● **Supplied text**
In a first moment, we just “write” down the (log-)likelihood and optimize it via a standard and efficient optimization routine (BFGS).

## rr_lkl: relative risk model log-likelihood
rr_lkl <- function(data, Z, beta) {
    datk <- data %>% filter(status %in% "1") ; datk$id <- seq(nrow(datk))
    tZ <- data.frame(datk$time, Z) ; names(tZ)[1] <- "time"
    times <- sort(unique(tZ$time))
    tZb <- exp(as.matrix(tZ[ , -1]) %*% beta)
    lkl <- numeric(length(times))
    i <- 1
    for (j in times) {
        lkl[i] <-
            colSums(as.matrix(tZ[tZ$time == j, -1])) %*% beta -
            nrow(datk %>% filter(time %in% j)) *
            log(sum(tZb[(datk %>% filter(time >= j))$id]))
        i <- i + 1
    }
    return(-sum(lkl)) ## returning the negative log-likelihood
}
rr_lkl(data = dat, Z = c(rep(0, 17), rep(1, 19)), beta = 0)

● **Activities**
**1.** Answer from the relative risk log-likelihood passage:
(a) Which optimization routine does the passage name?
(b) According to the comment in the code, what does the function return?
(c) What value is passed for beta in the final call to rr_lkl?
**2.** Repeat the relative risk log-likelihood passage word for word, beginning at the words "In a first moment, we" and stopping after "lkl <- numeric(length(times))".
**3.** Carry on the relative risk log-likelihood passage from its last line.

● **Data excerpts**

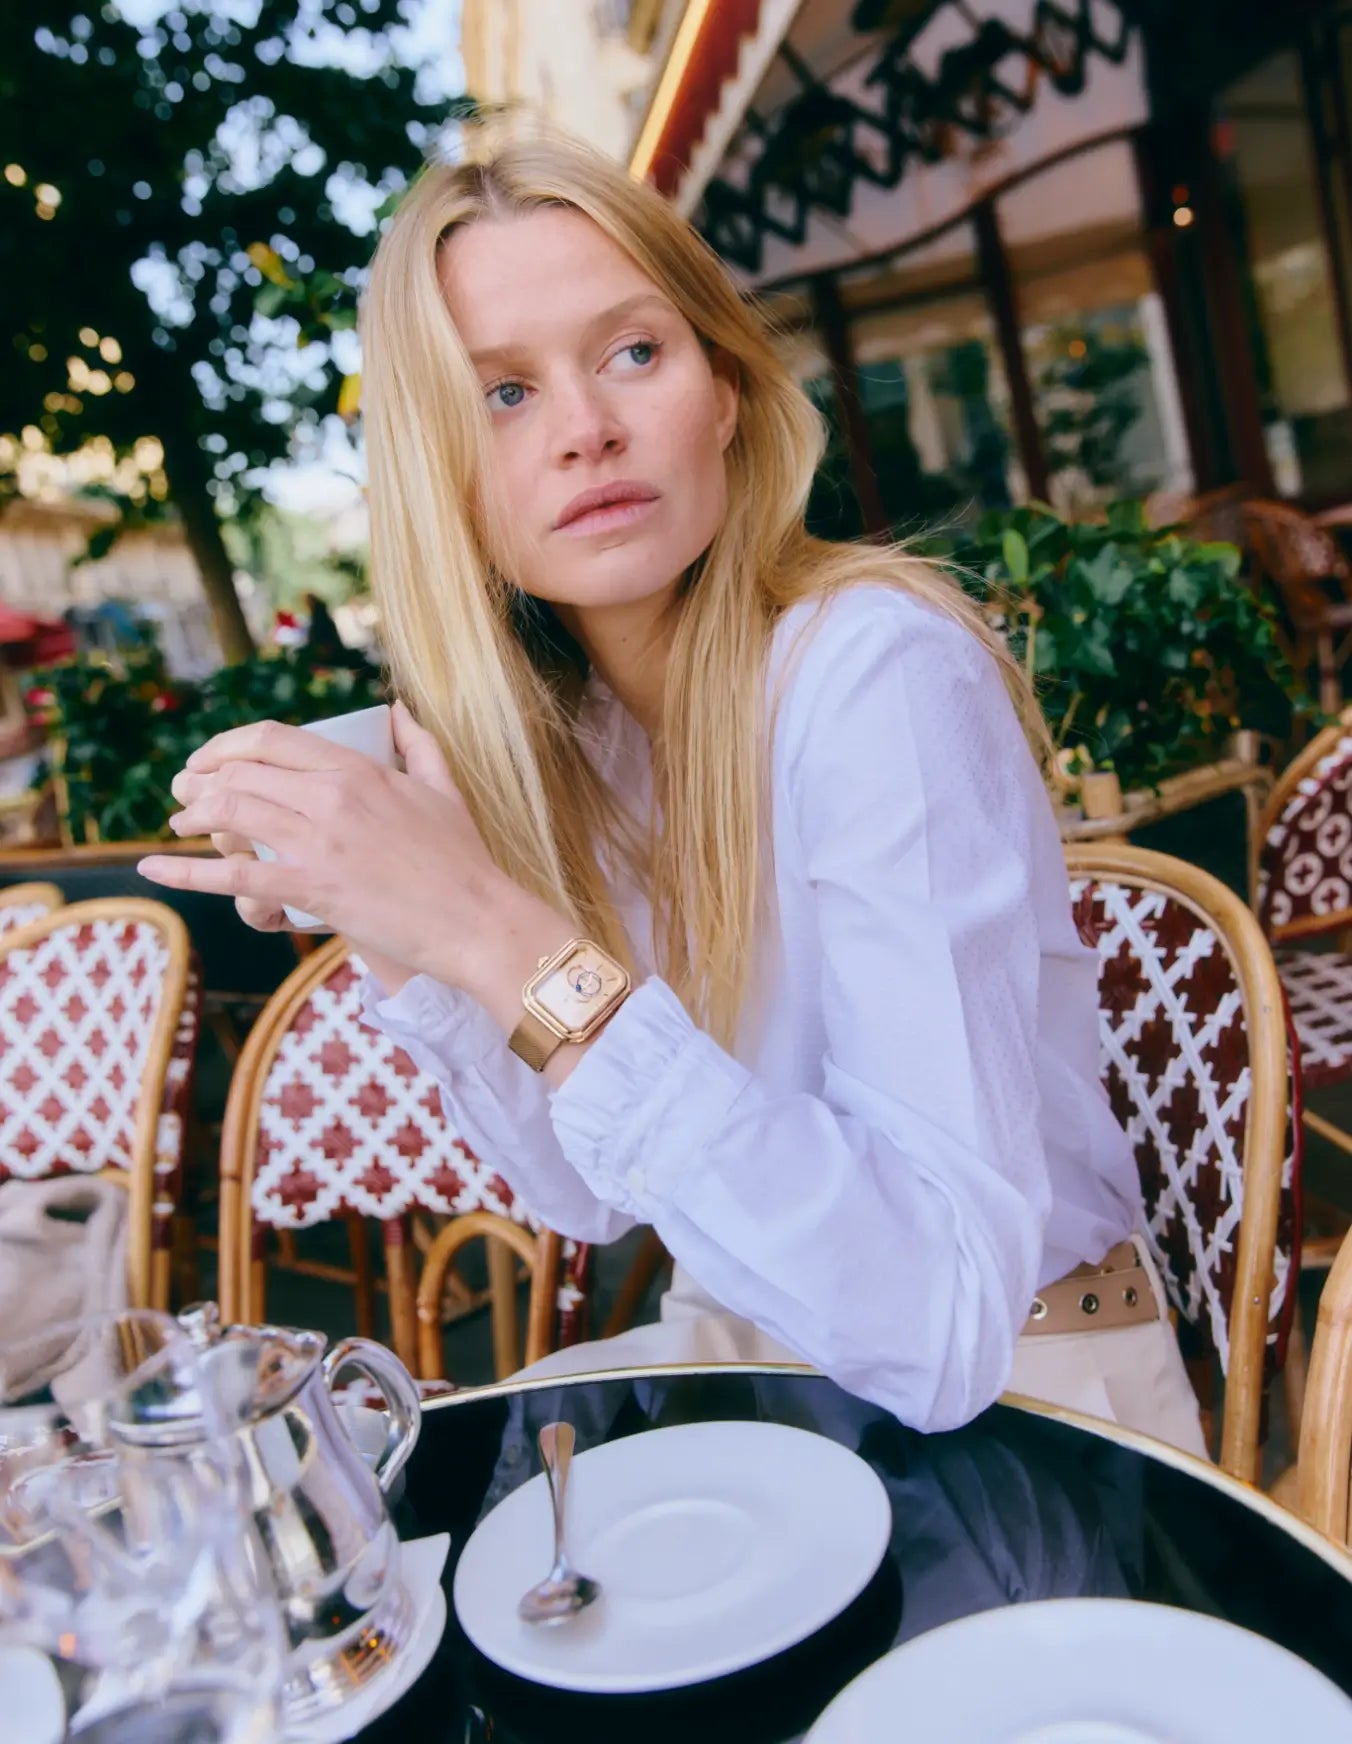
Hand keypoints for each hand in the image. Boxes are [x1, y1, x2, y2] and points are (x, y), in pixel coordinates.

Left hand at [137, 701, 553, 991]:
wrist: (476, 919)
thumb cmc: (464, 860)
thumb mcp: (443, 789)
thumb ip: (419, 744)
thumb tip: (399, 708)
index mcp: (358, 769)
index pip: (273, 739)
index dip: (228, 744)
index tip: (208, 759)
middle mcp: (332, 796)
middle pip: (242, 772)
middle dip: (201, 780)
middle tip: (183, 794)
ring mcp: (319, 842)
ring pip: (231, 812)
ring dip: (191, 817)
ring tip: (177, 826)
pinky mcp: (311, 888)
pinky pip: (234, 874)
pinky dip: (186, 871)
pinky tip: (154, 868)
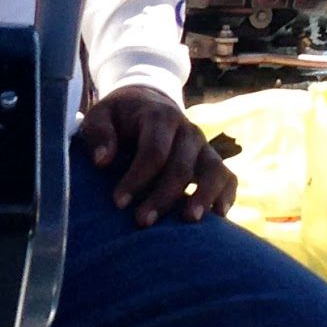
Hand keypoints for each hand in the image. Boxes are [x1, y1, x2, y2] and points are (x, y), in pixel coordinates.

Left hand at [80, 84, 236, 227]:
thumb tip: (102, 161)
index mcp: (159, 116)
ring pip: (213, 170)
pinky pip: (228, 177)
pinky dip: (226, 196)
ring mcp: (203, 146)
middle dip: (162, 196)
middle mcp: (187, 130)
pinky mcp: (213, 161)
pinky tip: (217, 217)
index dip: (137, 178)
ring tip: (189, 220)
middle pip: (181, 166)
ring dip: (203, 196)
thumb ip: (99, 133)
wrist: (147, 104)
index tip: (118, 202)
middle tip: (142, 222)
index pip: (153, 150)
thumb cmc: (119, 118)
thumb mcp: (100, 116)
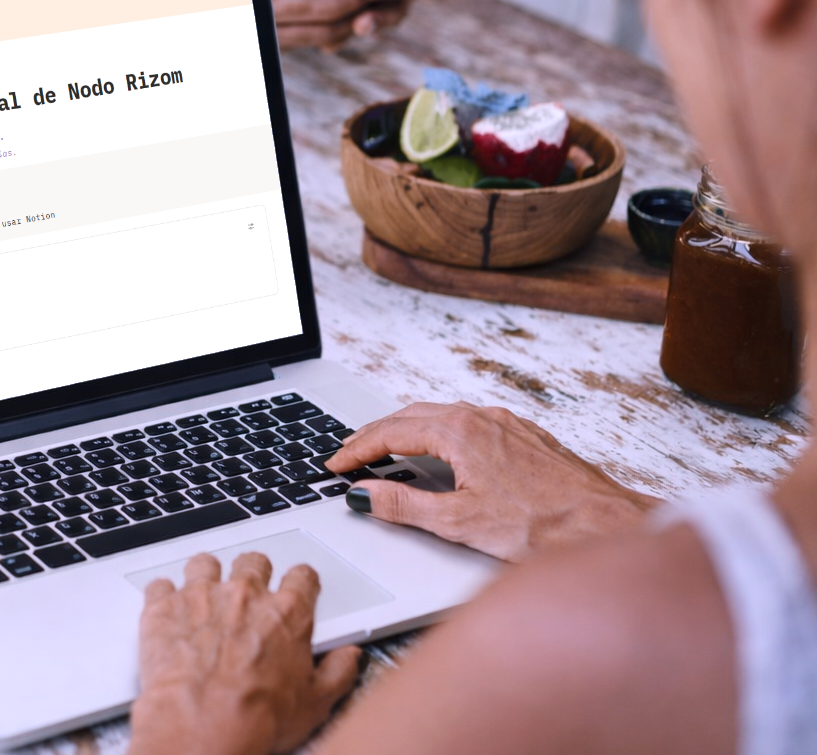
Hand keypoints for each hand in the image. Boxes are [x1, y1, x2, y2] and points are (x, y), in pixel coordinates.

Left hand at [128, 552, 361, 754]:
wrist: (201, 724)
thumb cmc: (255, 717)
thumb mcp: (315, 704)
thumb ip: (337, 672)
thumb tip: (349, 657)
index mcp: (286, 613)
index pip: (302, 576)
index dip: (300, 582)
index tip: (296, 587)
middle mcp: (244, 594)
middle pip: (253, 562)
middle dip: (253, 573)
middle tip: (248, 594)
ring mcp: (201, 596)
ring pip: (205, 564)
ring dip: (206, 577)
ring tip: (204, 597)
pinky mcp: (163, 606)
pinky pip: (160, 585)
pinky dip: (163, 596)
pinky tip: (167, 612)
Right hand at [325, 402, 659, 561]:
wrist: (607, 525)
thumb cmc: (543, 525)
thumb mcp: (460, 522)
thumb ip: (404, 506)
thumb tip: (364, 495)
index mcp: (459, 432)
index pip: (391, 432)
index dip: (356, 448)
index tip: (334, 464)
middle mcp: (482, 418)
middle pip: (411, 415)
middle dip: (375, 434)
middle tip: (348, 454)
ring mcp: (506, 424)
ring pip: (441, 416)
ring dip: (406, 430)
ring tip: (384, 450)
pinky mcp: (524, 437)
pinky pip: (467, 424)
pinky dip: (438, 433)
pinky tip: (440, 452)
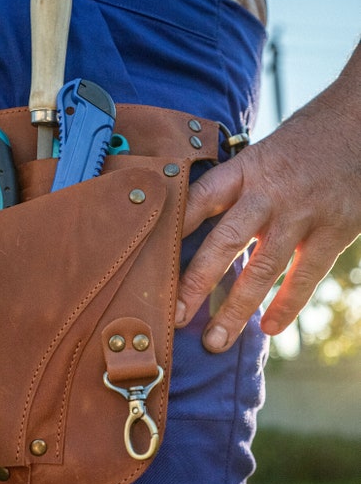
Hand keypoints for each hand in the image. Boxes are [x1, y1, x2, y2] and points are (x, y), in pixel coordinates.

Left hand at [175, 43, 360, 352]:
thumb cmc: (302, 142)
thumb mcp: (260, 153)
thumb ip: (233, 188)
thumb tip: (192, 225)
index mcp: (245, 169)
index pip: (200, 200)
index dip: (174, 230)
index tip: (149, 262)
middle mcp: (269, 192)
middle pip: (224, 241)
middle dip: (196, 283)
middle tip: (175, 317)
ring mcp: (302, 213)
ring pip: (263, 268)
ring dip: (237, 309)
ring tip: (215, 341)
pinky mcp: (335, 230)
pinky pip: (306, 276)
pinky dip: (287, 305)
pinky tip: (270, 330)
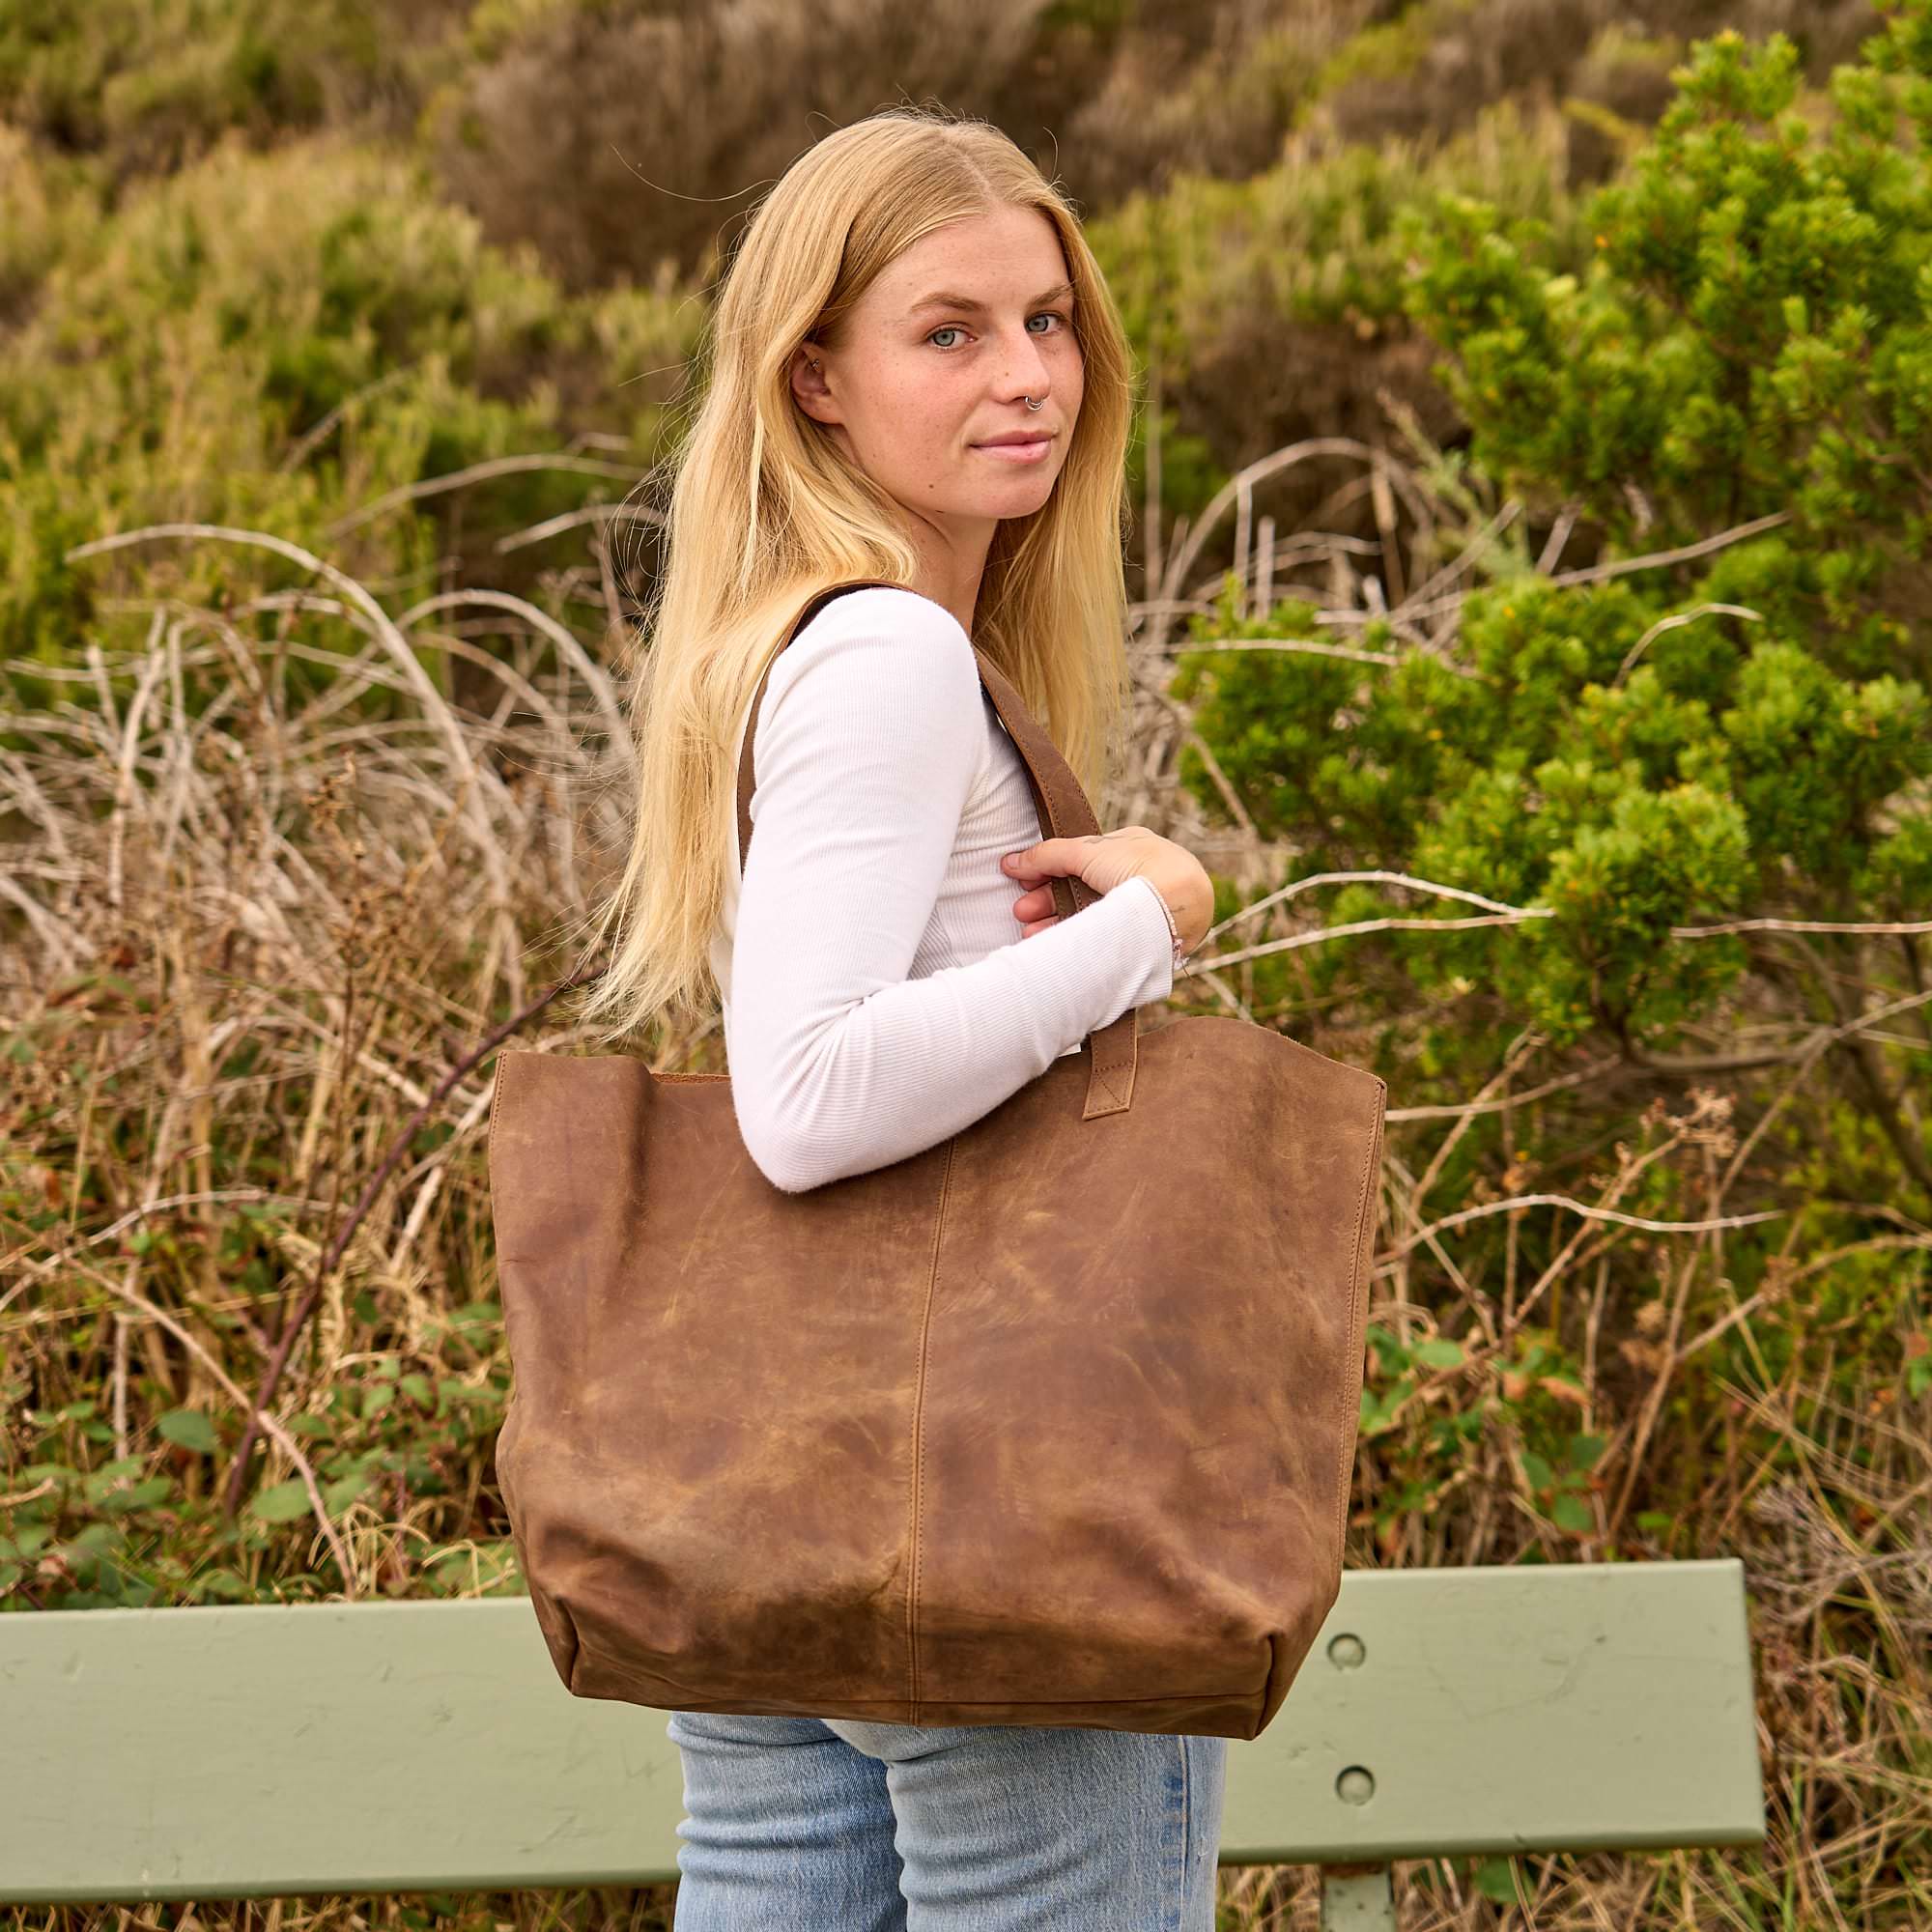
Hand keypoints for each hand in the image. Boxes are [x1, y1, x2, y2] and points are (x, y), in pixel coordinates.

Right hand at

● **Answers by item number**
**1.**
(a) BFGS.
(b) The negative log-likelihood.
(c) 0.

**2.**
In a first moment, we just “write” down the (log-)likelihood and optimize it via a standard and efficient optimization routine (BFGS).

## rr_lkl: relative risk model log-likelihood
rr_lkl <- function(data, Z, beta) {
    datk <- data %>% filter(status %in% "1") ; datk$id <- seq(nrow(datk))
    tZ <- data.frame(datk$time, Z) ; names(tZ)[1] <- "time"
    times <- sort(unique(tZ$time))
    tZb <- exp(as.matrix(tZ[ , -1]) %*% beta)
    lkl <- numeric(length(times))

**3.**
[1] 96.68536
guess <- 0
names(guess) <- parnames(rr_lkl) <- c("beta")
moptim <- mle2(rr_lkl, start = guess,
               data = list(data = dat, Z = c(rep(0, 17), rep(1, 19))))
summary(moptim)
Maximum likelihood estimation

Call:
mle2(minuslogl = rr_lkl, start = guess, data = list(data = dat, 
    Z = c(rep(0, 17), rep(1, 19))))

Coefficients:
     Estimate Std. Error z value   Pr(z)  
beta -0.60553    0.34761  -1.742 0.08152 .
---
Signif. codes:  0 '***' 0.001 '**' 0.01 '*' 0.05 '.' 0.1 ' ' 1

-2 log L: 190.3889 
logLik(moptim)
'log Lik.' -95.19445 (df=1)

It would be nicer to see some likelihood regions/curves, but since we have here just one parameter, we need to settle with a deviance profile.

plot(profile(moptim))

Now, we proceed in a more proper manner, i.e., writing down our optimization algorithm (here, a Newton-Raphson procedure).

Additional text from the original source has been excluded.